• _POTONGAN DOKUMEN_:
Meskipun begitu, kadang masih besar ego yang kubawa. Misalnya saja, aku tidak bisa menyembunyikan emosi marah dan kesal meski menekannya sekuat tenaga. Aku mudah menunjukkannya dengan sikap diam seribu bahasa. Malas bicara. Akibat das sein dan das solen yang tak seimbang. 
Di usia ini juga aku masih menjadi orang yang tidak mudah memaafkan. Tidak mudah pula melupakan perlakuan buruk orang lain. Yang jelas, aku masih selalu berusaha membalas kebaikan atau keburukan yang dilakukan orang lain kepadaku. Mulai dari perkataan hingga perbuatan. Otak ini tak mudah lupa. Kalau dipikir-pikir aku sangat pendendam.

• _PERINTAH A_:
Sunting seluruh baris hasil ekstraksi halaman di bawah ini dengan mengganti "Bibliothèques" menjadi "Perpustakaan" tanpa mengubah bagian lainnya. Tulis ulang baris-baris itu tanpa menyertakan gambar.
Teks di atas tidak berhubungan dengan baris-baris data yang menyusul.

[Ekstraksi teks per halaman]
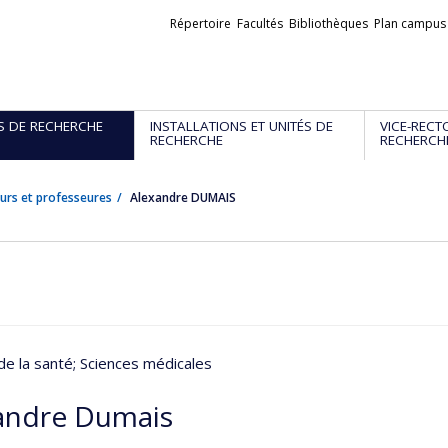
Liens
Répertoire
Facultés
Bibliothèques
Plan campus
externes
S DE RECHERCHE
INSTALLATIONS ET UNITÉS DE
VICE-RECT
RECHERCHE
RECHERCH
urs et professeures
Alexandre DUMAIS
de la santé
; Sciences médicales
andre Dumais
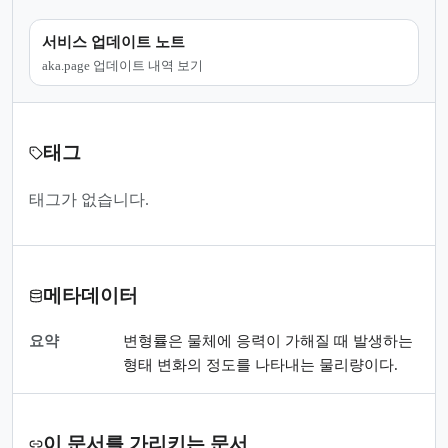
서비스 업데이트 노트
aka.page 업데이트 내역 보기
태그
태그가 없습니다.
메타데이터
요약
변형률은 물체에 응력이 가해질 때 발생하는
형태 변화의 정도를 나타내는 물리량이다.
이 문서를 가리키는 문서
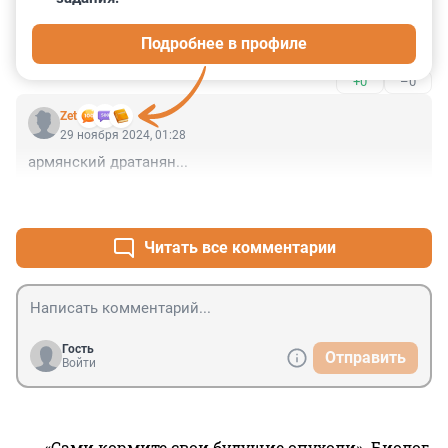
В статье забыли упомянуть что он еще озабоченный, 
и пристает к ученицам когда жены рядом нет, и этому 
Подробнее в профиле
человеку дали приз человек года 2023, и куда 
комиссия смотрела?
+0
–0
Zet
29 ноября 2024, 01:28
армянский дратанян...
+2
–0
Читать все комментарии
Гость
Отправить
Войти
«Сами кормите свои будущие опухоли». Биолог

• _PERINTAH B_:
Kutip persis bagian dari potongan dokumen tentang ego dan sifat pendendam, dimulai dengan "Meskipun begitu, kadang" dan berlanjut hingga "aku sangat pendendam.".

• _JAWABAN A_:
Liens
Répertoire
Facultés
Perpustakaan
Plan campus
externes
S DE RECHERCHE
INSTALLATIONS ET UNITÉS DE
VICE-RECT
RECHERCHE
RECHERCH
urs et professeures
Alexandre DUMAIS
de la santé
; Sciences médicales
andre Dumais
서비스 업데이트 노트
aka.page 업데이트 내역 보기
태그
태그가 없습니다.
메타데이터
요약
변형률은 물체에 응력이 가해질 때 발생하는
형태 변화의 정도를 나타내는 물리량이다.
이 문서를 가리키는 문서
В статье забыли упомянуть что он еще озабоченный, 
и пристает к ученицам когда жены рядом нет, и этому 
Подробнее в профиле
человеку дали приз человек года 2023, и куда 
комиссия смотрела?
+0
–0
Zet
29 ноября 2024, 01:28
армянский дратанян...
+2
–0
Читать все комментарии
Гость
Отправить
Войти
«Сами кормите свои будущие опухоли». Биолог

• _JAWABAN B_:
Meskipun begitu, kadang masih besar ego yang kubawa. Misalnya saja, aku tidak bisa menyembunyikan emosi marah dan kesal meski menekannya sekuat tenaga. Aku mudah menunjukkannya dengan sikap diam seribu bahasa. Malas bicara. Akibat das sein dan das solen yang tak seimbang. 
Di usia ini juga aku masih menjadi orang yang tidak mudah memaafkan. Tidak mudah pula melupakan perlakuan buruk orang lain. Yang jelas, aku masih selalu berusaha membalas kebaikan atau keburukan yang dilakukan orang lain kepadaku. Mulai dari perkataan hingga perbuatan. Otak ini tak mudah lupa. Kalau dipikir-pikir aku sangat pendendam.